Orioles', & Your, Quest for
Six-Tools Players  

The Baltimore Orioles' front office uses a technique different from but parallel to that of the Oakland As' approach: find a way to use regression analysis of existing, available data to discover proprietary measures that might give your team a competitive advantage in personnel selection. The Orioles' technique is one you can use in your own organization if it has the courage to battle the fear-inspired resistance likely to emanate from H.R. and Legal.

According to this Baltimore Sun story, courtesy of Baseball Primer, the Orioles have exhumed an approach they pioneered (in baseball) back in the middle 1950s: using standardised tests of mental make-up. I haven't yet been able to find a copy of the test they are using, but according to the story, it's used across baseball, so all teams have access to the same data. The Orioles' difference is that Dave Ritterpusch, their director of baseball information systems, has taken enough interest in the tests to do the same kinds of things with the available data as Paul DePodesta has been doing with on-field performance data. That is, Ritterpusch has been running what appears from the story to be regression analysis, comparing early psychological test results to historical information about draftees and what kinf of success ended up achieving.

The article makes it sound like the team has created some formulae based on patterns in the data to create indicators they have found predictive. That is, they believe that for each position on the field, differentiating even starting pitchers from relievers, their test-result patterns that lead to greater probability of success.

It's a chancier strategy than the As', because the baseball events the As are using are in the external, easily measurable, world, while the Os are testing for interior tendencies and people are mutable. They don't ignore the other facets, just use this regression analysis as an additional perspective.

BEYOND BASEBALL

It's finding a niche and exploiting it. Depending on the quality of the test and the quality of the analysis, I believe this is wonderful technique.

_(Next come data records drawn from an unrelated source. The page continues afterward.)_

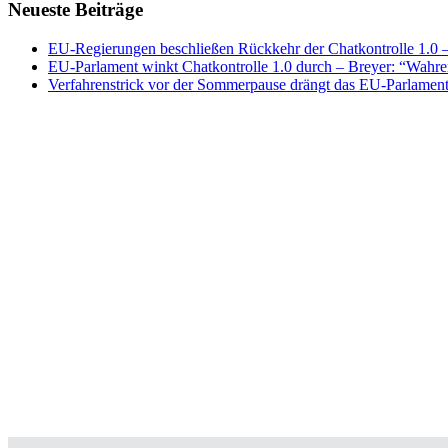
Neueste Beiträge
EU-Regierungen beschließen Rückkehr der Chatkontrolle 1.0 – 
EU-Parlament winkt Chatkontrolle 1.0 durch – Breyer: “Wahrer
Verfahrenstrick vor der Sommerpause drängt das EU-Parlament 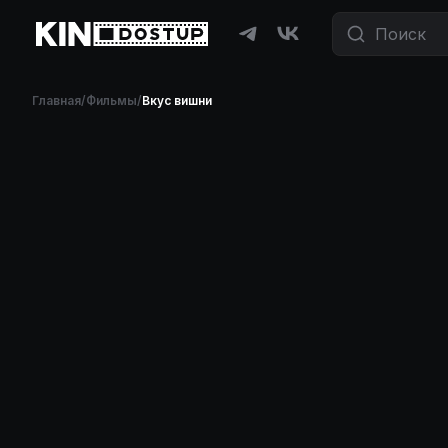
Главная
/
Фильмы
/
Вкус вишни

I use a host of tools in my own practice for gauging personality and aptitudes. Some pop-psych profile systems are actually very useful when constrained to a work setting (that is, normal people at work exhibit a narrower and more consistent range of personality traits than they do in their "real" lives, so the profile systems don't need to be as complex or robust). I can recommend a couple of widely-available examples that are useful on the personality side if you write me.

In large organizations, there's usually resistance from H.R. and Legal, because they're more worried about getting sued than they are hiring and nurturing the right people and making sure they're in the right position -- that is, like bad baseball managers, they are more concerned with avoiding mistakes (not-losing) than they are with exploiting opportunities (winning).

Overcoming that barrier is important, and if you have the mojo to make more mental kinds of profiles part of your toolbox, you can greatly increase the depth of your organization's strength. And on a cautionary note, in the wrong hands, these kinds of profiles can lead unhealthy organizations to over-optimize on a small number of "types", rendering them less able to evolve or be dynamic.

Given that they are competing in the AL East Drillion-Dollar division, I think that's the least-likely challenge the Orioles are going to face with this interesting model.